Auch die von Kremer-Schillings mitgeführte Handelsgesellschaft in Nordrhein-Westfalen verkauft in erheblichem Umfang Kunstdünger. „Jährlich setzt die Buir-Bliesheimer Agrargenossenschaft eG rund 50.000 to. Dünger um“, heißt es auf ihrer Internetseite. Zudem ist die Firma stark im Pestizidgeschäft vertreten. „Mit über 1.100 to. Lagerkapazität für Pflanzenschutzmittel in zugelassenen und hochmodernen Gefahrstofflägern gehört die Buir-Bliesheimer zu den großen Spielern in diesem Segment“, schreibt sie.

Nur selten als Bauer auf dem Feld

In den 1980er Jahren sei er beim damaligen Hersteller des Pestizids Betanal für die Vermarktung des Ackergifts zuständig gewesen, schrieb Kremer-Schillings der taz. „Die letzten zwei Jahre bei Schering war ich Regional-Leiter Beratung im Rheinland“, ergänzte er. Er „beriet“ also Landwirte darin, Pestizide von Schering einzusetzen. Auch als Leiter der landwirtschaftlichen Abteilung in mehreren Zuckerfabriken von Pfeifer & Langen ab 1990 half er Bauern, Ackergifte einzusetzen.

Er selbst ist nur selten als Bauer auf dem Feld tätig. „Mein Vater hat vor 48 Jahren einen Zusammenarbeit mit unserem Nachbarn begonnen, die ich dann fortgeführt habe.“ Der habe die Feldarbeit übernommen, teilte der Blogger mit. Nur wenn eine zweite Arbeitskraft nötig war, habe er sich selbst auf den Traktor gesetzt.

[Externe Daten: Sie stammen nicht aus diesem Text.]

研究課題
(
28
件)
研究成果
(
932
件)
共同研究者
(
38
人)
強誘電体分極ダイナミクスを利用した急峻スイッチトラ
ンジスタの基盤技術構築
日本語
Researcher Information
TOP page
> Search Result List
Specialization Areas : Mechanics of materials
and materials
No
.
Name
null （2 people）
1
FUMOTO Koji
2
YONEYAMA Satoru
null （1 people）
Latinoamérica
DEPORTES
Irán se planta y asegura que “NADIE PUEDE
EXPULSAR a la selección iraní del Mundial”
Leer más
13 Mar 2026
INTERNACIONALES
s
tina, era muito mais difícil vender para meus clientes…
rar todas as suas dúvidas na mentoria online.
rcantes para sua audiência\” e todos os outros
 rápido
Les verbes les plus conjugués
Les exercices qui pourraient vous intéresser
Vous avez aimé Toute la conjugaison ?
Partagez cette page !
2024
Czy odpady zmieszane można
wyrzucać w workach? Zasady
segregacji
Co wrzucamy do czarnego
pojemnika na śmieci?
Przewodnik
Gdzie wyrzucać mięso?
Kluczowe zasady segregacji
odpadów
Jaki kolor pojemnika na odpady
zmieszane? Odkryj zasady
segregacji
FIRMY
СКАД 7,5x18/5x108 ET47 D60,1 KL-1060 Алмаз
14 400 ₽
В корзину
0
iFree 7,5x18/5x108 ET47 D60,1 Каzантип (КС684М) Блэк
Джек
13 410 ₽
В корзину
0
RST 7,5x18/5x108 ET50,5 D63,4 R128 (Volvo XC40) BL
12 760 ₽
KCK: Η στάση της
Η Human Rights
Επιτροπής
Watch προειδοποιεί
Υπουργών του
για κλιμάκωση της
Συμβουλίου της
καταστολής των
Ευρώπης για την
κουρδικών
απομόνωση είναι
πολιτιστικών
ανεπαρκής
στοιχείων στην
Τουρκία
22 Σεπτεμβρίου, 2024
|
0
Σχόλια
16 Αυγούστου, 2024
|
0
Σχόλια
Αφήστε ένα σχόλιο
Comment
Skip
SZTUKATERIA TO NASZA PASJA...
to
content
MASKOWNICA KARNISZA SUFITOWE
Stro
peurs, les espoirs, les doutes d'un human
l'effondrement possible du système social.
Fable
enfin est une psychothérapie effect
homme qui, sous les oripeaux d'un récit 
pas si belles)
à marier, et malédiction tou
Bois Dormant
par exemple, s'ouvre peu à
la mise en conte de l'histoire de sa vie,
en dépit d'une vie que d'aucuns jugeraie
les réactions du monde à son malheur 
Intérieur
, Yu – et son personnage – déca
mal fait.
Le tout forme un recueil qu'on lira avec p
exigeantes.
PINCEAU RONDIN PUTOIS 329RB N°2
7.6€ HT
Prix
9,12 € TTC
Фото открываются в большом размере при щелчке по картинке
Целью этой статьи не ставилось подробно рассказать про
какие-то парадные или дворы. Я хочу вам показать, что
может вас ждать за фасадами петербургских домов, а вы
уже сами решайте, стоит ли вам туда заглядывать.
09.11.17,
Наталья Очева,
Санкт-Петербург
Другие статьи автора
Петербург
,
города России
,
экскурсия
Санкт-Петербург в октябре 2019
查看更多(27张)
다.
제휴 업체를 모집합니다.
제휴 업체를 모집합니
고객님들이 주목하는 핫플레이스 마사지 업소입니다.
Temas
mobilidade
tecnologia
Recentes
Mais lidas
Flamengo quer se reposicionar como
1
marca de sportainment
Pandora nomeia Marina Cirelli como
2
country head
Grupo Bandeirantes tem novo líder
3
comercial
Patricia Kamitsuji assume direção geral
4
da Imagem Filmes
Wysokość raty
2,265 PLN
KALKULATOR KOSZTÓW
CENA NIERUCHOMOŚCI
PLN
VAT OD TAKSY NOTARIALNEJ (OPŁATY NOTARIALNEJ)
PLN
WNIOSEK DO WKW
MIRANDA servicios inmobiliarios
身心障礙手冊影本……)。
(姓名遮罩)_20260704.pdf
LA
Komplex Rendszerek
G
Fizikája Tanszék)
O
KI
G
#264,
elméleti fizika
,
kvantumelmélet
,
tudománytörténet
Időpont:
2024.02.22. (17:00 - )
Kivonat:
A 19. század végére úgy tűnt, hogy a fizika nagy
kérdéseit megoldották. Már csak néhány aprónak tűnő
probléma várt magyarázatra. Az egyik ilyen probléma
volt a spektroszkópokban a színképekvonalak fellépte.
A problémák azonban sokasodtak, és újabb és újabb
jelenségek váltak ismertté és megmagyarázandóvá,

„Es war bisher schon für alle sichtbar, dass Herr Kremer-Schillings nicht von der Bewirtschaftung seiner landwirtschaftlichen Nutzflächen lebte. Die Marke ‚Bauer Willi‘ verschafft aber offenbar besondere Aufmerksamkeit“, sagte Ulrich Jasper, Bundesgeschäftsführer der Arbeitsgemeinschaft bäuerliche Landwirtschaft. „Dass Herr Kremer-Schillings Vorstandsvize einer Agrar- und Warengenossenschaft ist, die auch Dünge- und Pflanzenschutzmittel verkauft, hätte er besser selbst bekannt gegeben.“

Auf die Frage der taz, ob er einen Interessenkonflikt habe, antwortete Kremer-Schillings, dass er in der Agrargenossenschaft „ein Ehrenamt innehabe, was mir pro Sitzung (ca. 8 bis 10 pro Jahr) eine Aufwandsentschädigung von 100 € netto einbringt.“ Wie konnte er es mit seinem Gewissen vereinbaren, ein nach offiziellen Angaben „vermutlich krebserregendes“ Pestizid zu vermarkten? „Was die Anwendung von Pflanzenschutzmitteln angeht, so verlasse ich mich auf die gesetzlichen Kontrollbestimmungen, die Zulassungsverfahren und die entsprechenden Warnhinweise“, schrieb Kremer-Schillings.